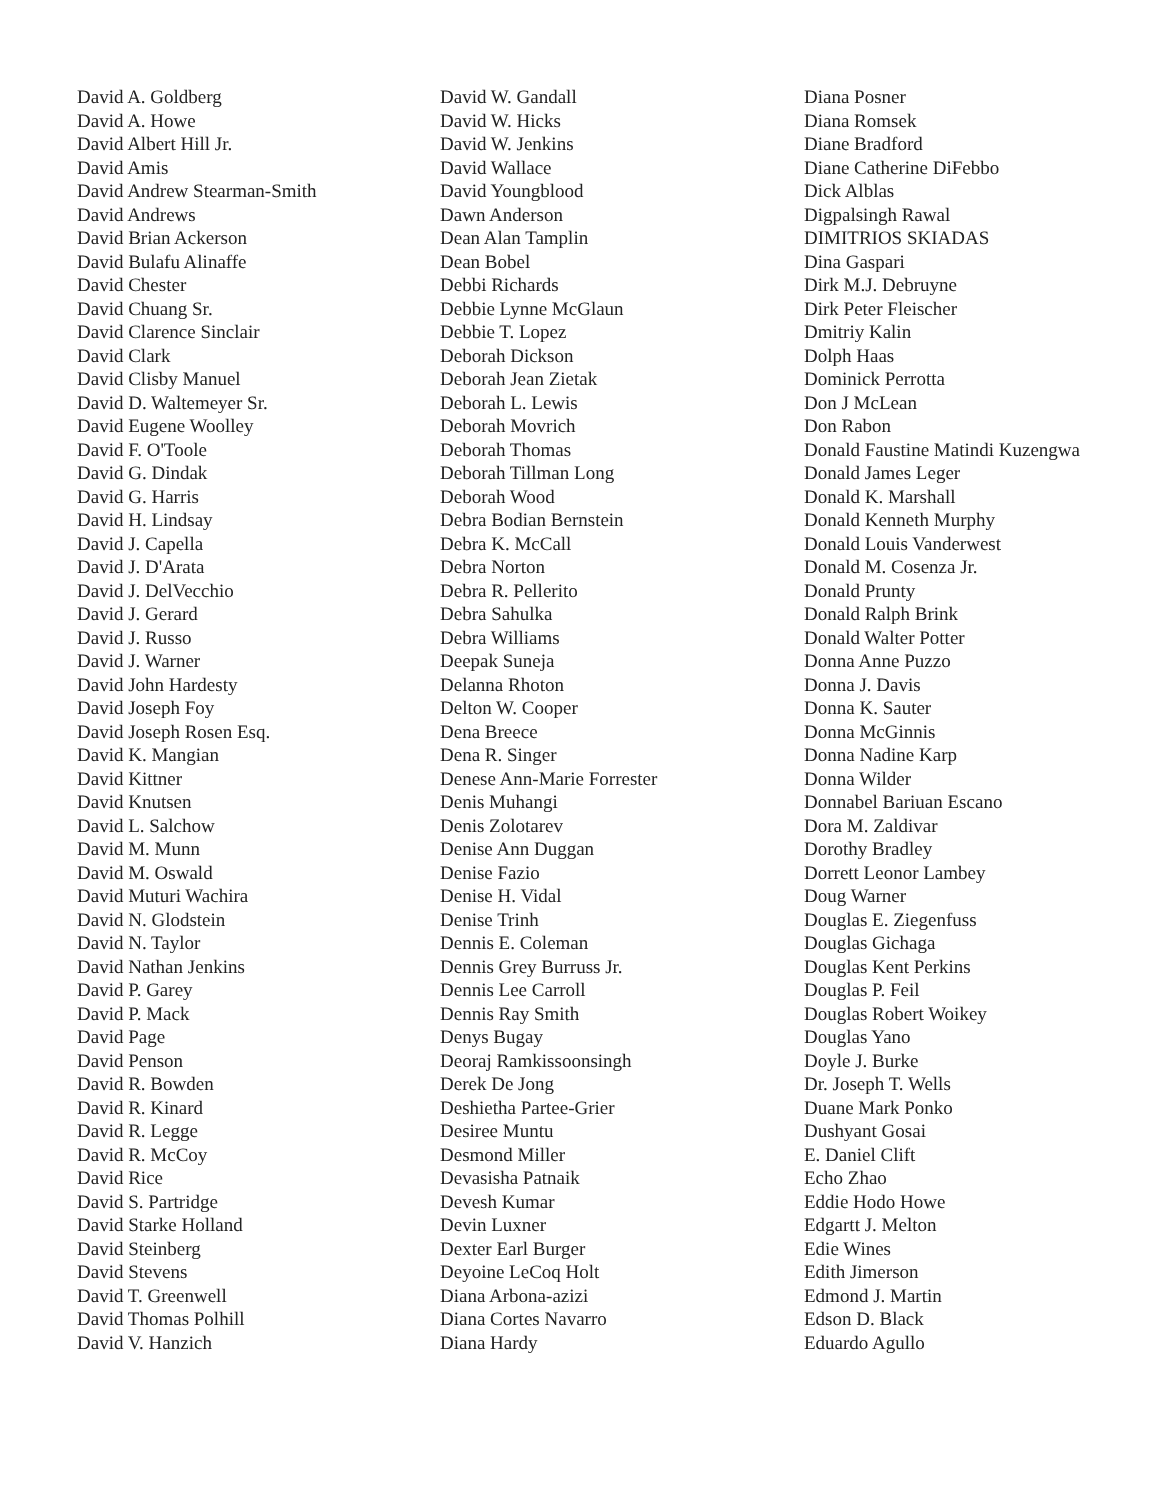David A. Goldberg
David A. Howe
David Albert Hill Jr.
David Amis
David Andrew Stearman-Smith
David Andrews
David Brian Ackerson
David Bulafu Alinaffe
David Chester
David Chuang Sr.
David Clarence Sinclair
David Clark
David Clisby Manuel
David D. Waltemeyer Sr.
David Eugene Woolley
David F. O'Toole
David G. Dindak
David G. Harris
David H. Lindsay
David J. Capella
David J. D'Arata
David J. DelVecchio
David J. Gerard
David J. Russo
David J. Warner
David John Hardesty
David Joseph Foy
David Joseph Rosen Esq.
David K. Mangian
David Kittner
David Knutsen
David L. Salchow
David M. Munn
David M. Oswald
David Muturi Wachira
David N. Glodstein
David N. Taylor
David Nathan Jenkins
David P. Garey
David P. Mack
David Page
David Penson
David R. Bowden
David R. Kinard
David R. Legge
David R. McCoy
David Rice
David S. Partridge
David Starke Holland
David Steinberg
David Stevens
David T. Greenwell
David Thomas Polhill
David V. Hanzich
David W. Gandall
David W. Hicks
David W. Jenkins
David Wallace
David Youngblood
Dawn Anderson
Dean Alan Tamplin
Dean Bobel
Debbi Richards
Debbie Lynne McGlaun
Debbie T. Lopez
Deborah Dickson
Deborah Jean Zietak
Deborah L. Lewis
Deborah Movrich
Deborah Thomas
Deborah Tillman Long
Deborah Wood
Debra Bodian Bernstein
Debra K. McCall
Debra Norton
Debra R. Pellerito
Debra Sahulka
Debra Williams
Deepak Suneja
Delanna Rhoton
Delton W. Cooper
Dena Breece
Dena R. Singer
Denese Ann-Marie Forrester
Denis Muhangi
Denis Zolotarev
Denise Ann Duggan
Denise Fazio
Denise H. Vidal
Denise Trinh
Dennis E. Coleman
Dennis Grey Burruss Jr.
Dennis Lee Carroll
Dennis Ray Smith
Denys Bugay
Deoraj Ramkissoonsingh
Derek De Jong
Deshietha Partee-Grier
Desiree Muntu
Desmond Miller
Devasisha Patnaik
Devesh Kumar
Devin Luxner
Dexter Earl Burger
Deyoine LeCoq Holt
Diana Arbona-azizi
Diana Cortes Navarro
Diana Hardy
Diana Posner
Diana Romsek
Diane Bradford
Diane Catherine DiFebbo
Dick Alblas
Digpalsingh Rawal
DIMITRIOS SKIADAS
Dina Gaspari
Dirk M.J. Debruyne
Dirk Peter Fleischer
Dmitriy Kalin
Dolph Haas
Dominick Perrotta
Don J McLean
Don Rabon
Donald Faustine Matindi Kuzengwa
Donald James Leger
Donald K. Marshall
Donald Kenneth Murphy
Donald Louis Vanderwest
Donald M. Cosenza Jr.
Donald Prunty
Donald Ralph Brink
Donald Walter Potter
Donna Anne Puzzo
Donna J. Davis
Donna K. Sauter
Donna McGinnis
Donna Nadine Karp
Donna Wilder
Donnabel Bariuan Escano
Dora M. Zaldivar
Dorothy Bradley
Dorrett Leonor Lambey
Doug Warner
Douglas E. Ziegenfuss
Douglas Gichaga
Douglas Kent Perkins
Douglas P. Feil
Douglas Robert Woikey
Douglas Yano
Doyle J. Burke
Dr. Joseph T. Wells
Duane Mark Ponko
Dushyant Gosai
E. Daniel Clift
Echo Zhao
Eddie Hodo Howe
Edgartt J. Melton
Edie Wines
Edith Jimerson
Edmond J. Martin
Edson D. Black
Eduardo Agullo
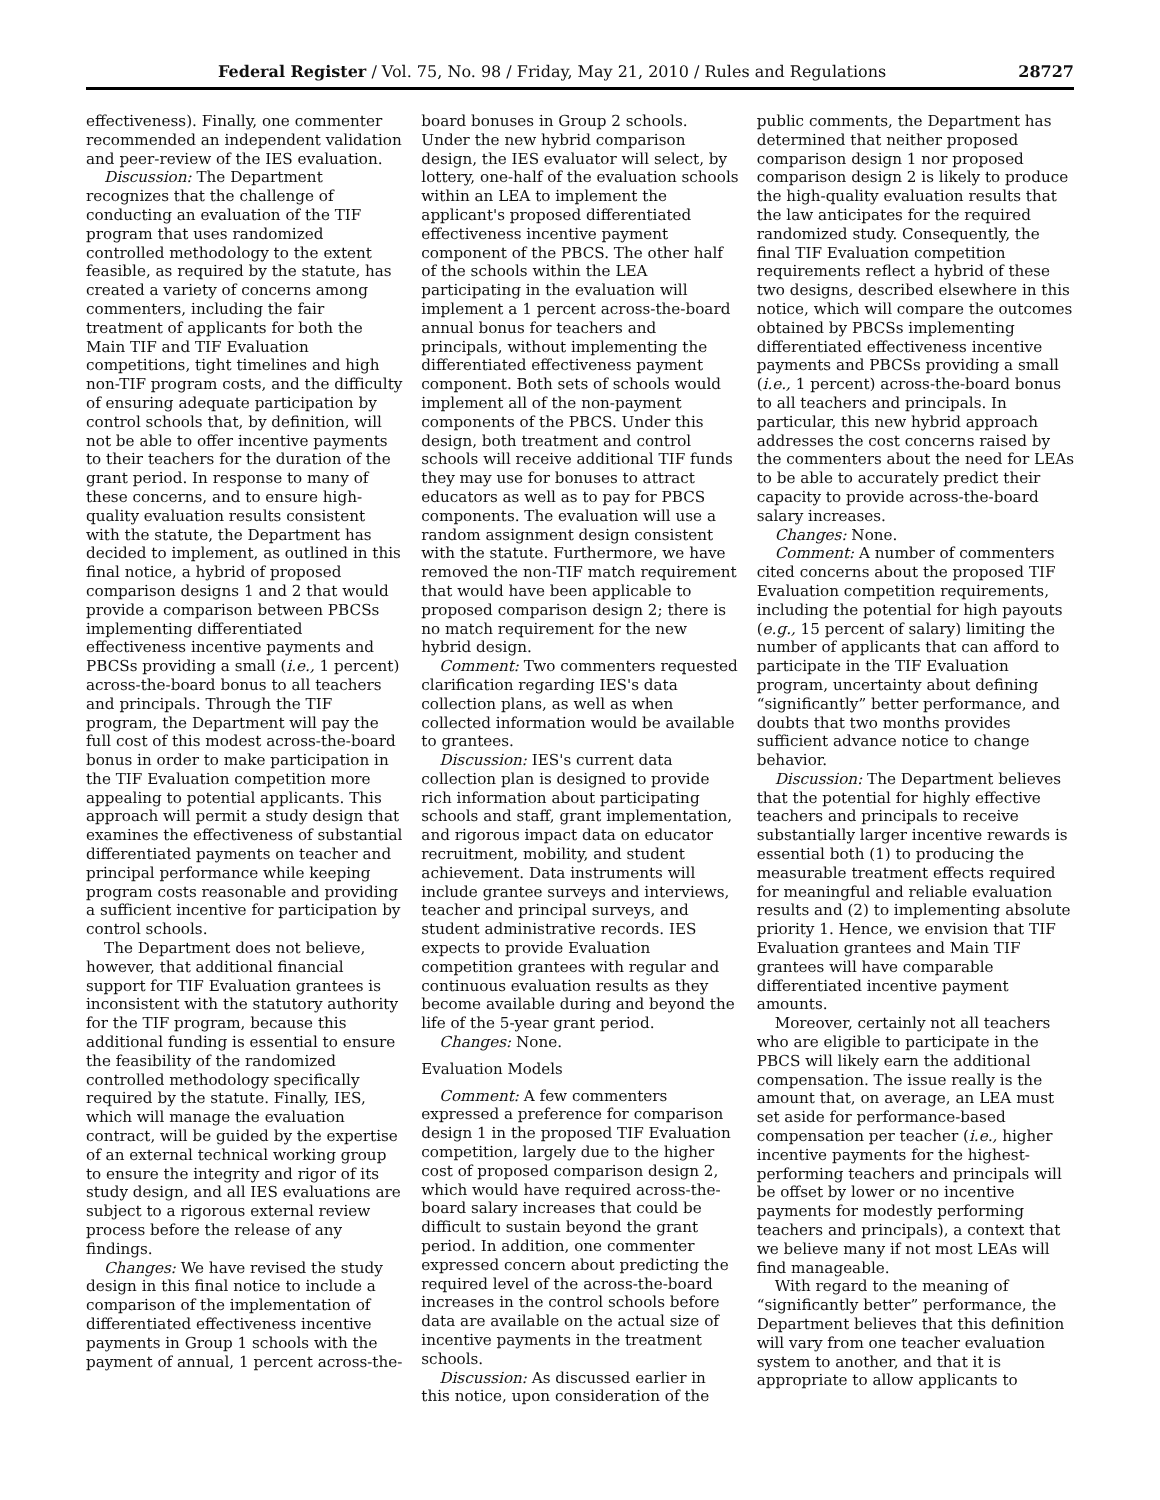Federal Register / Vol. 75, No. 98 / Friday, May 21, 2010 / Rules and Regulations 28727
effectiveness). Finally, one commenter recommended an independent validation and peer-review of the IES evaluation.
Discussion: The Department recognizes that the challenge of conducting an evaluation of the TIF program that uses randomized controlled methodology to the extent feasible, as required by the statute, has created a variety of concerns among commenters, including the fair treatment of applicants for both the Main TIF and TIF Evaluation competitions, tight timelines and high non-TIF program costs, and the difficulty of ensuring adequate participation by control schools that, by definition, will not be able to offer incentive payments to their teachers for the duration of the grant period. In response to many of these concerns, and to ensure high-quality evaluation results consistent with the statute, the Department has decided to implement, as outlined in this final notice, a hybrid of proposed comparison designs 1 and 2 that would provide a comparison between PBCSs implementing differentiated effectiveness incentive payments and PBCSs providing a small (i.e., 1 percent) across-the-board bonus to all teachers and principals. Through the TIF program, the Department will pay the full cost of this modest across-the-board bonus in order to make participation in the TIF Evaluation competition more appealing to potential applicants. This approach will permit a study design that examines the effectiveness of substantial differentiated payments on teacher and principal performance while keeping program costs reasonable and providing a sufficient incentive for participation by control schools.
The Department does not believe, however, that additional financial support for TIF Evaluation grantees is inconsistent with the statutory authority for the TIF program, because this additional funding is essential to ensure the feasibility of the randomized controlled methodology specifically required by the statute. Finally, IES, which will manage the evaluation contract, will be guided by the expertise of an external technical working group to ensure the integrity and rigor of its study design, and all IES evaluations are subject to a rigorous external review process before the release of any findings.
Changes: We have revised the study design in this final notice to include a comparison of the implementation of differentiated effectiveness incentive payments in Group 1 schools with the payment of annual, 1 percent across-the-
board bonuses in Group 2 schools. Under the new hybrid comparison design, the IES evaluator will select, by lottery, one-half of the evaluation schools within an LEA to implement the applicant's proposed differentiated effectiveness incentive payment component of the PBCS. The other half of the schools within the LEA participating in the evaluation will implement a 1 percent across-the-board annual bonus for teachers and principals, without implementing the differentiated effectiveness payment component. Both sets of schools would implement all of the non-payment components of the PBCS. Under this design, both treatment and control schools will receive additional TIF funds they may use for bonuses to attract educators as well as to pay for PBCS components. The evaluation will use a random assignment design consistent with the statute. Furthermore, we have removed the non-TIF match requirement that would have been applicable to proposed comparison design 2; there is no match requirement for the new hybrid design.
Comment: Two commenters requested clarification regarding IES's data collection plans, as well as when collected information would be available to grantees.
Discussion: IES's current data collection plan is designed to provide rich information about participating schools and staff, grant implementation, and rigorous impact data on educator recruitment, mobility, and student achievement. Data instruments will include grantee surveys and interviews, teacher and principal surveys, and student administrative records. IES expects to provide Evaluation competition grantees with regular and continuous evaluation results as they become available during and beyond the life of the 5-year grant period.
Changes: None.
Evaluation Models
Comment: A few commenters expressed a preference for comparison design 1 in the proposed TIF Evaluation competition, largely due to the higher cost of proposed comparison design 2, which would have required across-the-board salary increases that could be difficult to sustain beyond the grant period. In addition, one commenter expressed concern about predicting the required level of the across-the-board increases in the control schools before data are available on the actual size of incentive payments in the treatment schools.
Discussion: As discussed earlier in this notice, upon consideration of the
public comments, the Department has determined that neither proposed comparison design 1 nor proposed comparison design 2 is likely to produce the high-quality evaluation results that the law anticipates for the required randomized study. Consequently, the final TIF Evaluation competition requirements reflect a hybrid of these two designs, described elsewhere in this notice, which will compare the outcomes obtained by PBCSs implementing differentiated effectiveness incentive payments and PBCSs providing a small (i.e., 1 percent) across-the-board bonus to all teachers and principals. In particular, this new hybrid approach addresses the cost concerns raised by the commenters about the need for LEAs to be able to accurately predict their capacity to provide across-the-board salary increases.
Changes: None.
Comment: A number of commenters cited concerns about the proposed TIF Evaluation competition requirements, including the potential for high payouts (e.g., 15 percent of salary) limiting the number of applicants that can afford to participate in the TIF Evaluation program, uncertainty about defining “significantly” better performance, and doubts that two months provides sufficient advance notice to change behavior.
Discussion: The Department believes that the potential for highly effective teachers and principals to receive substantially larger incentive rewards is essential both (1) to producing the measurable treatment effects required for meaningful and reliable evaluation results and (2) to implementing absolute priority 1. Hence, we envision that TIF Evaluation grantees and Main TIF grantees will have comparable differentiated incentive payment amounts.
Moreover, certainly not all teachers who are eligible to participate in the PBCS will likely earn the additional compensation. The issue really is the amount that, on average, an LEA must set aside for performance-based compensation per teacher (i.e., higher incentive payments for the highest-performing teachers and principals will be offset by lower or no incentive payments for modestly performing teachers and principals), a context that we believe many if not most LEAs will find manageable.
With regard to the meaning of “significantly better” performance, the Department believes that this definition will vary from one teacher evaluation system to another, and that it is appropriate to allow applicants to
......
- Problem:
In the records above, find the lines containing "Thomas" and copy them.

- Response below:
David Thomas Polhill
Deborah Thomas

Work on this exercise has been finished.